__Alıştırma amacı__
El Bab operasyonuyla ilgili yazıdan "HİYERARŞİ VE KOORDİNASYON" ile başlayıp "yapılanma ortaya çıkıyor." ile biten kısmı hiç değiştirmeden yazın.

__Sayfa alıntısı__
EL Bab operasyonunun uzamasının altında yatan neden, iki zayıf
halkadır.
İlki, Özgür Suriye Ordusu’nu (ÖSO) oluşturan grupların dağınık hali
ve TSK’yı ciddi anlamda zorlayan başına buyrukluğu.
Şöyle ki:
TSK, Fırat Kalkanı harekâtını tek başına planlayıp yapsaydı, farklı
bir yol izlerdi. Kendi kapasitelerini bilen komutanlar, ‘düşman’ı
analiz eder ve yeterli sayıda birlik ve teçhizat ile ‘Harekat
Merkezi’nde oluşturulan taktik planları icra ederdi.
HİYERARŞİ VE KOORDİNASYON SORUNU
Ancak, Fırat Kalkanı’nda harekat planları ÖSO’ya göre hazırlanıyor
ve icra ediliyor. TSK, ÖSO’nun alan hâkimiyeti için lojistik ve
ikmal olanaklarını sunuyor, ardından da ÖSO’nun ele geçirdiği
alanları tutmasına yardımcı oluyor. Haliyle, 900 kilometrekare
alana yayılmış değişik bir askeri yapılanma ortaya çıkıyor.
Düzenli ordu olarak yukarıdan aşağıya doğru kati bir ‘emir-komuta
zinciri’ne sahip olan TSK’nın, her biri farklı özelliklere sahip,
askeri eğitimi eksik insanların oluşturduğu onlarca irili ufaklı
grup içinde tek bir ‘emir-komuta’ hiyerarşisi kurması zorlaşıyor.
Haliyle ortaya çıkan en kritik sonuç (aynı zamanda sorun)
‘hiyerarşi ve koordinasyon eksikliği’ oluyor.
RUSYA VE ESAD’LA KARŞILAŞMA
İkinci sorun, Rusya ve Esad güçleri ile karşılaşma riskiydi ve
göstere göstere geliyordu. İlk olay 25 Kasım 2016’da yaşandı. Bir
Suriye uçağı TSK birliğini bombaladı ve 3 şehit verdik. 9 Şubat
sabahı da El Bab’da Rus uçağının ‘dost ateşi’ üç askerimizi şehit
etti. İlk saldırı, TSK’nın YPG’nin Afrin-Membiç hattını birleştirme
girişimini önlemek için askeri harekât yapmasından sonra
gerçekleşmişti. Üstelik o gün Türk jetinin Rus jetini düşürmesinin
1. yıldönümüydü. İkinci saldırı ise CIA Başkanı Mike Pompeo
Ankara’ya Türkiye’nin El Bab ve Rakka planını almaya geldiğinde
yaşandı.

__Anahtar nokta eşleşme verileri__

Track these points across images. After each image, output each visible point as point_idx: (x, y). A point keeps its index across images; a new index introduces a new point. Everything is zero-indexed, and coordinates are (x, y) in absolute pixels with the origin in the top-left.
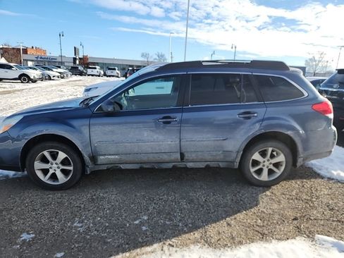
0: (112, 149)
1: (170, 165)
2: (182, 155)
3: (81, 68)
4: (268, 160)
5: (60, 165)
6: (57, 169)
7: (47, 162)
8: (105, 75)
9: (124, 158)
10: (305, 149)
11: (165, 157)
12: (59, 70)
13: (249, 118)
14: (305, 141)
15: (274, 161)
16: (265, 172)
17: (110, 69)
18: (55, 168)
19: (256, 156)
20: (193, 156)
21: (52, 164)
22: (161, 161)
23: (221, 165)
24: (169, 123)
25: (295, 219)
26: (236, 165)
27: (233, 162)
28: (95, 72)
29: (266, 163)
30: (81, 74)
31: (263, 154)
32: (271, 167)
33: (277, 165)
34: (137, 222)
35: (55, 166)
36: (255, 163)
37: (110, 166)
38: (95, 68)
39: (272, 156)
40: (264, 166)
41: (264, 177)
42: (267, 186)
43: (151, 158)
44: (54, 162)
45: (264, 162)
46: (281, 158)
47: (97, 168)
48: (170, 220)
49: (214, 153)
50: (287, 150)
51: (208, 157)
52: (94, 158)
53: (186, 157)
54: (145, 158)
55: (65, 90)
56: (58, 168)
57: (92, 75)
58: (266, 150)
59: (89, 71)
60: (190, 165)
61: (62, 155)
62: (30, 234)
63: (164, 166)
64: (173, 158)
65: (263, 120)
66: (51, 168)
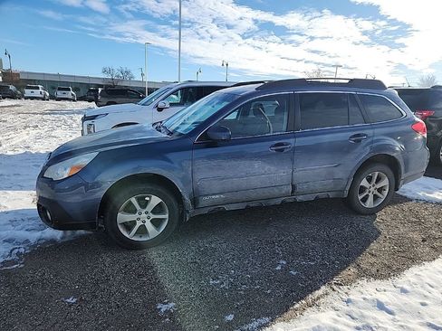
0: (216, 186)
1: (278, 201)
2: (294, 187)
4: (374, 186)
5: (151, 214)
6: (146, 220)
7: (134, 211)
9: (229, 196)
11: (276, 192)
13: (359, 141)
15: (378, 186)
17: (60, 89)
18: (143, 218)
19: (364, 183)
20: (305, 188)
21: (140, 214)
22: (271, 196)
23: (331, 195)
24: (282, 150)
25: (424, 240)
26: (346, 194)
27: (342, 191)
28: (37, 93)
29: (371, 189)
30: (13, 96)
31: (369, 180)
32: (376, 192)
33: (380, 190)
34: (279, 268)
35: (144, 215)
36: (363, 189)
37: (212, 208)
38: (38, 88)
39: (377, 182)
40: (369, 192)
41: (370, 204)
42: (372, 213)
44: (143, 211)
46: (385, 182)
47: (196, 213)
49: (325, 182)
50: (391, 173)
51: (319, 187)
52: (195, 201)
53: (297, 190)
54: (253, 195)
56: (148, 218)
57: (32, 98)
58: (372, 176)
59: (28, 92)
60: (300, 198)
61: (155, 201)
63: (272, 202)
64: (283, 192)
65: (372, 142)
66: (139, 219)
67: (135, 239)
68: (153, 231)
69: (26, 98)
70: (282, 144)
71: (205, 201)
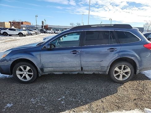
0: (50, 65)
1: (76, 73)
2: (82, 68)
3: (44, 30)
4: (122, 71)
5: (27, 72)
7: (22, 71)
8: (55, 33)
9: (55, 69)
10: (140, 66)
11: (74, 69)
12: (35, 31)
13: (113, 51)
14: (140, 62)
15: (125, 71)
16: (121, 76)
17: (56, 30)
18: (25, 73)
19: (117, 69)
20: (87, 69)
21: (24, 72)
22: (73, 71)
23: (100, 73)
24: (75, 53)
25: (135, 100)
26: (107, 73)
27: (105, 72)
28: (50, 31)
29: (121, 72)
30: (45, 32)
31: (120, 68)
32: (124, 74)
33: (127, 73)
34: (60, 99)
35: (25, 72)
36: (116, 72)
37: (49, 73)
38: (51, 30)
39: (124, 69)
40: (120, 73)
41: (121, 79)
42: (122, 83)
43: (68, 69)
44: (25, 71)
45: (120, 72)
46: (129, 70)
47: (43, 74)
48: (75, 98)
49: (97, 67)
50: (132, 66)
51: (94, 69)
52: (42, 69)
53: (84, 69)
54: (65, 70)
55: (37, 39)
56: (27, 73)
57: (49, 33)
58: (121, 66)
59: (48, 31)
60: (86, 73)
61: (28, 68)
62: (11, 104)
63: (74, 73)
64: (77, 69)
65: (120, 52)
66: (23, 74)
67: (23, 80)
68: (28, 78)
69: (48, 33)
70: (76, 51)
71: (45, 70)
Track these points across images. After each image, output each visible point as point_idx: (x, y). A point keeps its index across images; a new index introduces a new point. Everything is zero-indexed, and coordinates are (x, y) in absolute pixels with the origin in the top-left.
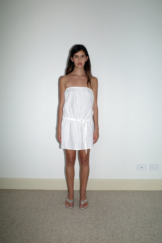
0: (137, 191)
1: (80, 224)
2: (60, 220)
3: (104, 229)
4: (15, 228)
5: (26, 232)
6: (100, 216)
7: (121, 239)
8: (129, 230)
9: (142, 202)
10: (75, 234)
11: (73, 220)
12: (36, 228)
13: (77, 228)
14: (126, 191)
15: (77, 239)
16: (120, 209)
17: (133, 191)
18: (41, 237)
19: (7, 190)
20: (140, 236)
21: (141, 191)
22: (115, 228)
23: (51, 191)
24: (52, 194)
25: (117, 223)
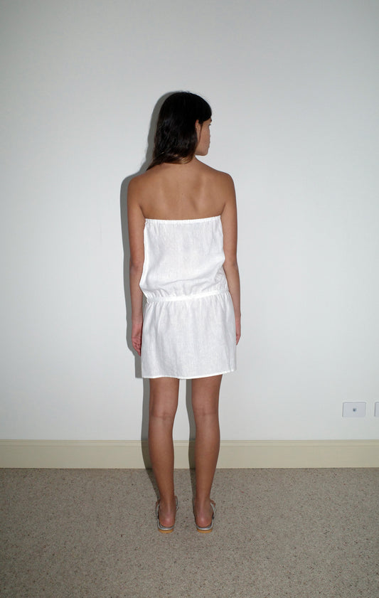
0: (342, 469)
1: (208, 551)
2: (156, 541)
3: (266, 562)
4: (48, 561)
5: (76, 571)
6: (254, 531)
7: (310, 583)
8: (328, 562)
9: (357, 496)
10: (196, 573)
11: (189, 542)
12: (102, 562)
13: (200, 559)
14: (317, 469)
15: (204, 584)
16: (303, 514)
17: (332, 470)
18: (115, 583)
19: (16, 471)
20: (356, 575)
21: (354, 469)
22: (293, 559)
23: (125, 471)
24: (130, 477)
25: (297, 546)
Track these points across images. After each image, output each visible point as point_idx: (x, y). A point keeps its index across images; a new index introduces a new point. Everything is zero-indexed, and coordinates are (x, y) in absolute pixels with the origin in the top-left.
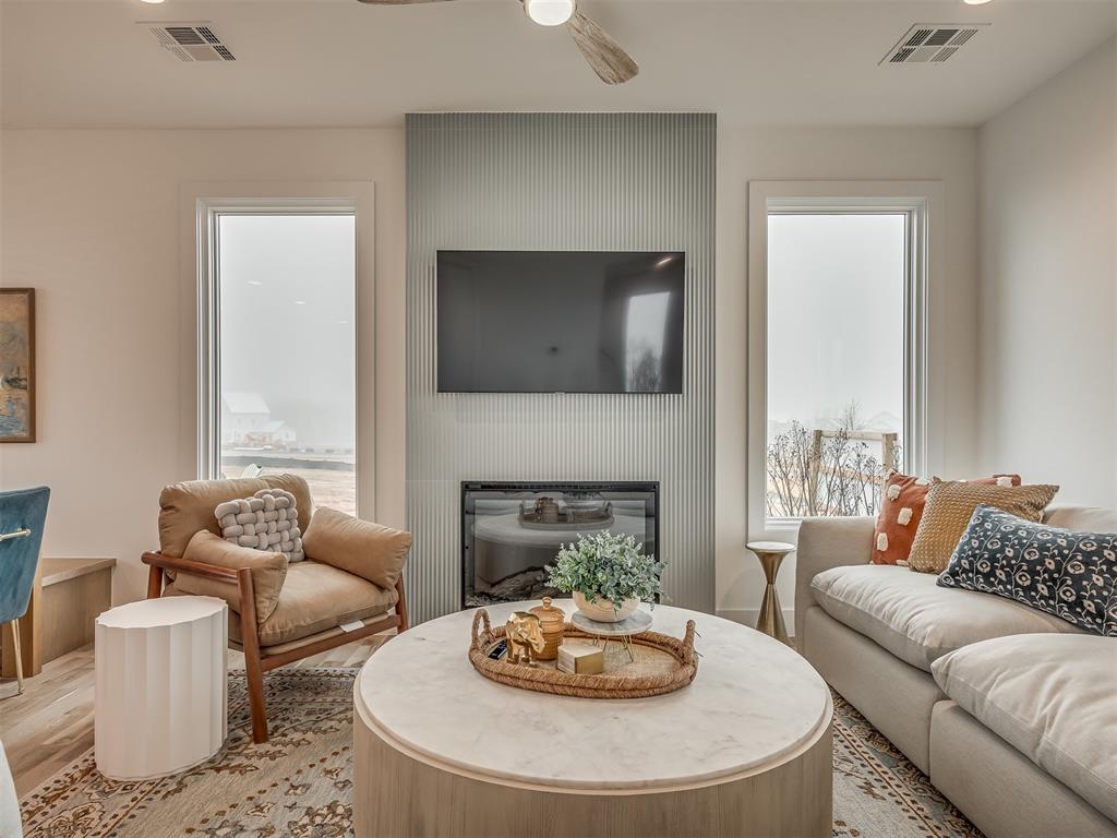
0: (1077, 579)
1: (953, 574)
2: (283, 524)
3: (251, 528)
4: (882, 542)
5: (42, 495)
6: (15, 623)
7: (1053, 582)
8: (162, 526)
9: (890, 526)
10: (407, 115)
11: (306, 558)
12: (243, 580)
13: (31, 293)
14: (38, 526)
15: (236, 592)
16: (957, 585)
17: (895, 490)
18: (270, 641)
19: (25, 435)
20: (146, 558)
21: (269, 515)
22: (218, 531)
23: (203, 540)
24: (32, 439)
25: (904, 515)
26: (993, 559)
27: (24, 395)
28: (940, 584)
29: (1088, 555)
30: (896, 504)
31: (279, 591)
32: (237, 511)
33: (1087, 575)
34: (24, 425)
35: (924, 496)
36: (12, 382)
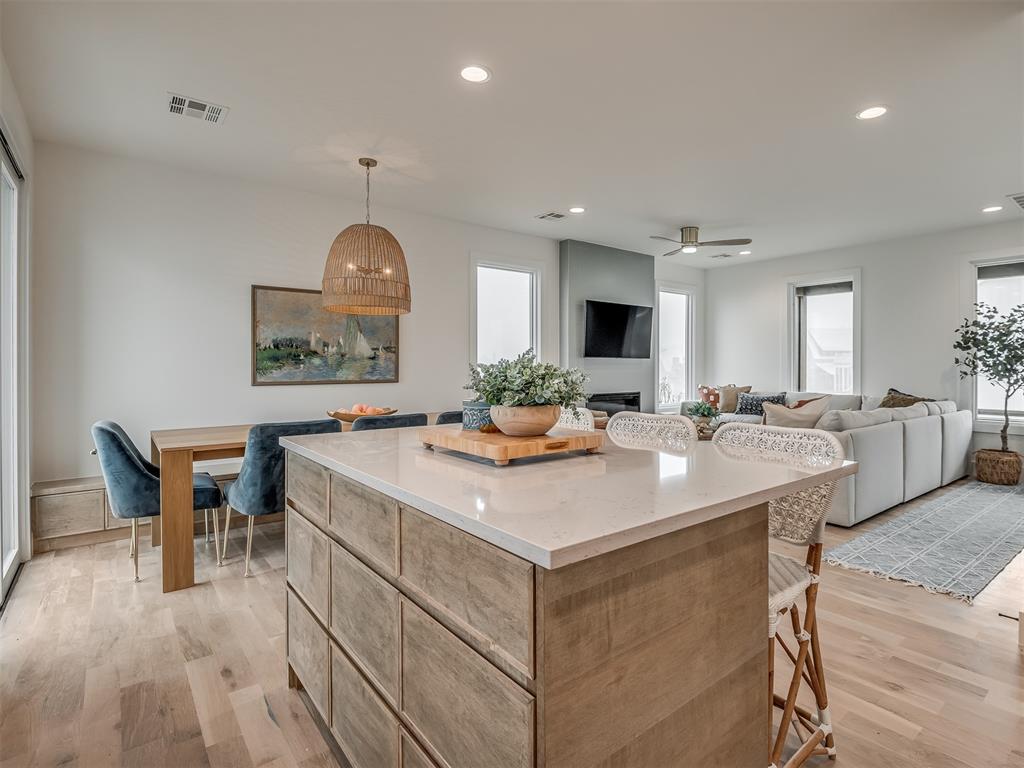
1: (741, 410)
16: (743, 413)
17: (705, 391)
24: (396, 380)
25: (712, 398)
26: (751, 405)
28: (737, 413)
29: (772, 401)
30: (707, 396)
35: (717, 392)
36: (387, 349)
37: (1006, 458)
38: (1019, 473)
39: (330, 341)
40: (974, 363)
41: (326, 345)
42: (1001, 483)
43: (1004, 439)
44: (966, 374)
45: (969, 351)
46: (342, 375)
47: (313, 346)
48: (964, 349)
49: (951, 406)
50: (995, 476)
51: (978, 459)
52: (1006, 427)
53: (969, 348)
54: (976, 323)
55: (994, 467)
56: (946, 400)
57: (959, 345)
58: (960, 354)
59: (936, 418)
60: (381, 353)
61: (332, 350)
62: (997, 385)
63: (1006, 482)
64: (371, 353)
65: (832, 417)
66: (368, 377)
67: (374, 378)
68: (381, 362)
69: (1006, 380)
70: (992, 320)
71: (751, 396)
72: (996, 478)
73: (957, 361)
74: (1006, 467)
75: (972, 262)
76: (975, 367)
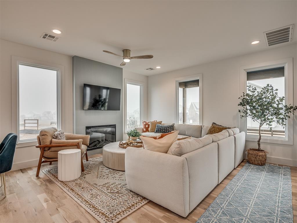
0: (168, 130)
1: (156, 131)
4: (145, 130)
7: (166, 130)
9: (145, 128)
16: (157, 133)
17: (145, 123)
25: (147, 126)
26: (160, 129)
28: (155, 133)
29: (168, 127)
30: (145, 125)
33: (169, 129)
35: (149, 124)
37: (261, 154)
38: (266, 160)
40: (246, 112)
42: (258, 165)
43: (259, 145)
44: (243, 116)
45: (244, 107)
48: (243, 106)
49: (237, 130)
50: (256, 161)
51: (249, 154)
52: (260, 139)
53: (245, 105)
54: (247, 95)
55: (256, 158)
56: (235, 127)
57: (241, 104)
58: (241, 108)
59: (232, 137)
62: (256, 121)
63: (260, 164)
65: (176, 146)
69: (260, 119)
70: (254, 93)
71: (161, 125)
72: (256, 162)
73: (239, 111)
74: (261, 158)
75: (244, 70)
76: (247, 113)
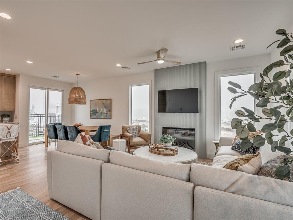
2: (136, 131)
3: (131, 132)
4: (233, 142)
5: (110, 126)
6: (107, 141)
8: (122, 131)
10: (155, 70)
11: (139, 136)
12: (128, 138)
13: (111, 99)
14: (109, 129)
15: (127, 139)
18: (131, 146)
19: (110, 118)
20: (120, 134)
21: (134, 130)
22: (128, 132)
23: (126, 133)
24: (111, 119)
27: (110, 113)
31: (132, 139)
32: (130, 129)
34: (110, 117)
36: (109, 111)
39: (100, 110)
41: (99, 111)
46: (102, 117)
47: (98, 111)
60: (108, 112)
61: (100, 112)
64: (106, 112)
66: (106, 118)
67: (107, 118)
68: (108, 114)
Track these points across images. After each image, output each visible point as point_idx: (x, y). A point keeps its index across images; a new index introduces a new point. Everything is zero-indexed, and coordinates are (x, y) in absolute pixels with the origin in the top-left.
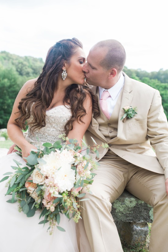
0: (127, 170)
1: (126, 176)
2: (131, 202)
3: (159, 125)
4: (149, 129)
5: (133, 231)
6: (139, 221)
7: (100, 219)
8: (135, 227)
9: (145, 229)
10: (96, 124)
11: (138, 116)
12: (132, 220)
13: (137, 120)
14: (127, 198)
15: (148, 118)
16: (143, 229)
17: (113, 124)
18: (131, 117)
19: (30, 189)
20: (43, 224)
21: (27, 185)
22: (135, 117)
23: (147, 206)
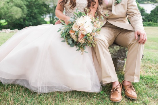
0: (115, 32)
1: (115, 34)
2: (117, 48)
3: (133, 8)
4: (128, 10)
5: (117, 62)
6: (121, 57)
7: (104, 50)
8: (118, 60)
9: (123, 62)
10: (100, 8)
11: (122, 3)
12: (117, 57)
13: (122, 4)
14: (115, 46)
15: (128, 4)
16: (122, 61)
17: (109, 8)
18: (119, 3)
19: (72, 34)
20: (78, 51)
21: (70, 32)
22: (121, 3)
23: (125, 50)
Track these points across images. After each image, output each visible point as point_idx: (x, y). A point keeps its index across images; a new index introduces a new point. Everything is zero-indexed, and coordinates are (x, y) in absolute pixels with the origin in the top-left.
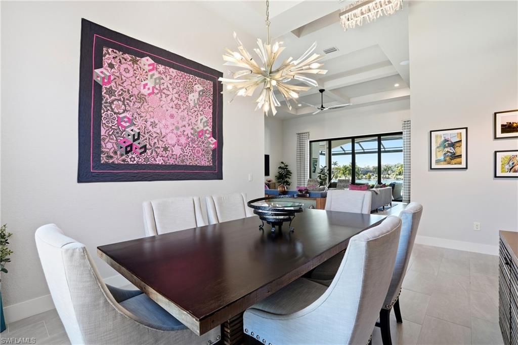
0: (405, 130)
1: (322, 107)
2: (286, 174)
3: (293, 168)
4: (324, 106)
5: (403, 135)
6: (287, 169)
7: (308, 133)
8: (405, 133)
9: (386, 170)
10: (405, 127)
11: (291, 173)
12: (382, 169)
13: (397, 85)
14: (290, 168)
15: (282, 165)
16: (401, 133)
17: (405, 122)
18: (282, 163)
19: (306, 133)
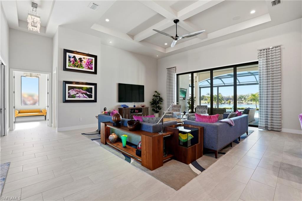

__Sonuç__
HİYERARŞİ VE KOORDİNASYON SORUNU
Ancak, Fırat Kalkanı’nda harekat planları ÖSO’ya göre hazırlanıyor
ve icra ediliyor. TSK, ÖSO’nun alan hâkimiyeti için lojistik ve
ikmal olanaklarını sunuyor, ardından da ÖSO’nun ele geçirdiği
alanları tutmasına yardımcı oluyor. Haliyle, 900 kilometrekare
alana yayılmış değişik bir askeri yapılanma ortaya çıkıyor.